Unfortunately, Pence didn’t win the first round — the one about the Wuhan coronavirus. Harris won that very important round.

Pence did a better job than Trump talking about the measures the administration took to deal with the pandemic. However, I don’t think he did as much as he could have, choosing instead to talk about how proud he is of the American people for enduring so much suffering.

Not a great pitch in my opinion, but maybe it tested well with a focus group.

Pence’s biggest failure in this part of the debate was to leave unanswered Harris’ charge that the administration covered up the threat of the virus for a month and a half. That one needed a response.
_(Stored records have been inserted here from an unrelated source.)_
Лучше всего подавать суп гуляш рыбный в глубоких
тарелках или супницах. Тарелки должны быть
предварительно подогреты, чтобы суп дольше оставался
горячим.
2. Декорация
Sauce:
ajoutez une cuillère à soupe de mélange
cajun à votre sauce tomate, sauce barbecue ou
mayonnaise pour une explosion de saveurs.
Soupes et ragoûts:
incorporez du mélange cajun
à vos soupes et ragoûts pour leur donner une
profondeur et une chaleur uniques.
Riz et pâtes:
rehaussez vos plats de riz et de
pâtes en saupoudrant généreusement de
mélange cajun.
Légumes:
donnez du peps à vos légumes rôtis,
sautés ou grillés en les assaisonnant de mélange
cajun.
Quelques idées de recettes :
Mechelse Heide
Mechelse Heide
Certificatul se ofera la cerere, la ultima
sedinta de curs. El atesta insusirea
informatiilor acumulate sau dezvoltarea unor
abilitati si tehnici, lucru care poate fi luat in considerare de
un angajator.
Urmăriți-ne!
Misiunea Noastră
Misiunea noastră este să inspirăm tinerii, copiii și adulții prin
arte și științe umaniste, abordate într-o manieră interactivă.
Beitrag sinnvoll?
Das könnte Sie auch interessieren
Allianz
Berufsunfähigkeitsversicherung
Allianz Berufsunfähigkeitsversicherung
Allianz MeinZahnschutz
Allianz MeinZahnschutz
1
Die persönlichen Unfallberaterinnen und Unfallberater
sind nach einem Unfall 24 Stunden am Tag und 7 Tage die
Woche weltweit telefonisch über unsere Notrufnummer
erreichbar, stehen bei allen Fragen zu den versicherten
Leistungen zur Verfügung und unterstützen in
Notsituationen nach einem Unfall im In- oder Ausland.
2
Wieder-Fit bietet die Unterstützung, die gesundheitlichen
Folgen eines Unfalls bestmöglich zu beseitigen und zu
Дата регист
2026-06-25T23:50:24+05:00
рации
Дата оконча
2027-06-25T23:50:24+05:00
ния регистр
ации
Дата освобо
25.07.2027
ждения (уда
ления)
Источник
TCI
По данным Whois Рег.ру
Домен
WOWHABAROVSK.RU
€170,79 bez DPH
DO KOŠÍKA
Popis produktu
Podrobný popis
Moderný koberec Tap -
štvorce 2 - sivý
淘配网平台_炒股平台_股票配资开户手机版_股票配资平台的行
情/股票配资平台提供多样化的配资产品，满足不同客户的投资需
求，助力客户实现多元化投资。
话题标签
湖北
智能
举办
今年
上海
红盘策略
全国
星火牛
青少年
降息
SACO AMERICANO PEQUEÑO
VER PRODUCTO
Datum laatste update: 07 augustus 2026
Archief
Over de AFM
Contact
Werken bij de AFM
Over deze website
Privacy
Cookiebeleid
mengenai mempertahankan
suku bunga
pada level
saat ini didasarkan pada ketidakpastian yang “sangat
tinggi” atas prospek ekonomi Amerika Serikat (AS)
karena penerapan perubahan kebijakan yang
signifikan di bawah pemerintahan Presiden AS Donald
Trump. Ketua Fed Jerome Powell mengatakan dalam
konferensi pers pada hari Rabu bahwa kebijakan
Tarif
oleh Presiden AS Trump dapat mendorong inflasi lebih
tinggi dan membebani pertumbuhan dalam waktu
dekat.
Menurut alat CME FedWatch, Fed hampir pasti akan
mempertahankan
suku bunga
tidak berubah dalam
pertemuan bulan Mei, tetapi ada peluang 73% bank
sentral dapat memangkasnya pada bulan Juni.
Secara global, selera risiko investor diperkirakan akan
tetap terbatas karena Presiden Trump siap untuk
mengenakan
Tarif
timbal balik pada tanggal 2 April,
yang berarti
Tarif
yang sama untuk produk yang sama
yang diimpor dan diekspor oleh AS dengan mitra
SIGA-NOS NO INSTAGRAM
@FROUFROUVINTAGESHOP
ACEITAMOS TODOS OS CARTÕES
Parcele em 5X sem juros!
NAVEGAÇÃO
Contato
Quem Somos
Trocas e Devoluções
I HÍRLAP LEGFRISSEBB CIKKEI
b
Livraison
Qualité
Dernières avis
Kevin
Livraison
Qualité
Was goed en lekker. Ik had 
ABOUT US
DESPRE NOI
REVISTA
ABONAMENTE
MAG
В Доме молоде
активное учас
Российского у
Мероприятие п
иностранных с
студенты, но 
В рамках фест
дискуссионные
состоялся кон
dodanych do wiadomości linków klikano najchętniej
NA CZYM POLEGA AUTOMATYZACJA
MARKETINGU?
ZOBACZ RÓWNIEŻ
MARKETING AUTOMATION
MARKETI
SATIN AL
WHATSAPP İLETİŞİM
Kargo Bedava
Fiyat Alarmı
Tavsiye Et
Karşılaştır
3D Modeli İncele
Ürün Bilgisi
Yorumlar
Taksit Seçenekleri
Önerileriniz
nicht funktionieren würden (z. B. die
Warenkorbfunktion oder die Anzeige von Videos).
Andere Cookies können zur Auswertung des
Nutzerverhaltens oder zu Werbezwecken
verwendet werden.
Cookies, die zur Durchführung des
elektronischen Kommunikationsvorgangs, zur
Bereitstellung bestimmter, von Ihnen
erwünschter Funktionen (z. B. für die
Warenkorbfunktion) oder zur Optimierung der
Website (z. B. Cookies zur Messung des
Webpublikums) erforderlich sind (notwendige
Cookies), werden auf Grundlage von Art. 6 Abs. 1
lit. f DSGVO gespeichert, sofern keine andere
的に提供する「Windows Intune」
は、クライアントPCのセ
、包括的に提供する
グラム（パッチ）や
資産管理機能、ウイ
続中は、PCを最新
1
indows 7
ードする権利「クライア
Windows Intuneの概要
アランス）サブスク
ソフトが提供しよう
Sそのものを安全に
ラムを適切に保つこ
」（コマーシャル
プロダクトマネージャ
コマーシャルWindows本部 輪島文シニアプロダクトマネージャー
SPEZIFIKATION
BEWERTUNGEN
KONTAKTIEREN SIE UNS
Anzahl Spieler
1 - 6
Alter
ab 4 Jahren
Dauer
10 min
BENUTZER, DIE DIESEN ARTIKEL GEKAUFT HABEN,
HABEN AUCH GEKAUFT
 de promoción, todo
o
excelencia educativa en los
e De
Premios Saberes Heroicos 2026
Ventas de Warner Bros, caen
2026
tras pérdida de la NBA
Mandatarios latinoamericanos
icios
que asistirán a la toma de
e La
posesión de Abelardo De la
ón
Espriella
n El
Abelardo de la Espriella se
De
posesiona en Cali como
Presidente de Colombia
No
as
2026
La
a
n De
Pence did score an important point when he returned to the topic of the coronavirus after the debate was supposed to have moved on. He hammered the Obama-Biden response to SARS, citing the statement of the then-vice president’s own chief of staff to the effect that the administration did everything wrong and that America was spared only because the virus turned out to be far less deadly than expected.

Trump tried to make this point last week, but it got lost in the back-and-forth.

Still, I think Trump-Pence needed a better defense of its handling of the pandemic than the ticket got tonight.

After that, Pence was the consistent winner, as I said. Harris hung in there gamely for the most part, but looked really bad when she continued to dodge the question of whether Biden will try to pack the Supreme Court if he wins. Any trial lawyer would admire Pence’s handling of her on that matter, I think.

Pence was also the clear winner on the economy. Pence effectively lambasted Biden-Harris on the Green New Deal, cleverly citing USA Today, the moderator’s newspaper, for the proposition that the Biden-Harris plan is, essentially, that Deal. Harris’ denials were so unconvincing that even the moderator displayed skepticism.

On the personal side, I don’t think there was anything for a half way objective observer to dislike about Pence. He’s an unflappable, likeable guy, and he behaved himself. Twice, he managed to praise Harris.

I didn’t find Harris’ behavior or demeanor objectionable. I imagine that some folks might be put off by her constant broad smiling, which could be viewed as smirking. I didn’t view it that way and was not put off.

I was a bit put off on the two occasions when Harris tried to avoid defending her record by declaring, “I will not be lectured to.” Harris is something of a “lecturer” herself.

I was very much put off by Harris’ dishonesty. She kept spouting uncorroborated, and in some cases largely debunked, slanders about President Trump — e.g., that he bad mouthed American service members.

Harris even lied about Honest Abe Lincoln. She claimed that Lincoln refused to nominate a candidate for the Supreme Court in October 1864, saying “it’s not the right thing to do” and that he wanted the people to vote first. Dan McLaughlin shows that Lincoln did no such thing.

I believe the record will reveal a host of lies by Harris. I’ll try to catalogue them when the dust settles.

I’m pretty sure I’m right that Pence won the debate. The question is what the effect of his win will be.

Past vice presidential debates have helped presidential candidates who were in some trouble after the first debate. George H.W. Bush gave Ronald Reagan a mild boost in 1984, I believe, or at least helped stop the bleeding. Dick Cheney helped George W. Bush get back on track in 2004. Biden probably did the same for Obama with his obnoxious but seemingly effective assault on Paul Ryan in 2012. And I think Pence helped Trump in 2016 by outperforming Tim Kaine.

In all of these cases, though, the key was that the man at the top of the ticket did well in the debates that followed. A strong performance in the VP debate can, perhaps, set the table. However, the presidential candidate must then eat.

My hope is that (1) this race is close enough for debates still to make a difference and (2) a revived President Trump can back Mike Pence’s performance with a strong and relatively appealing showing in the second and third debates.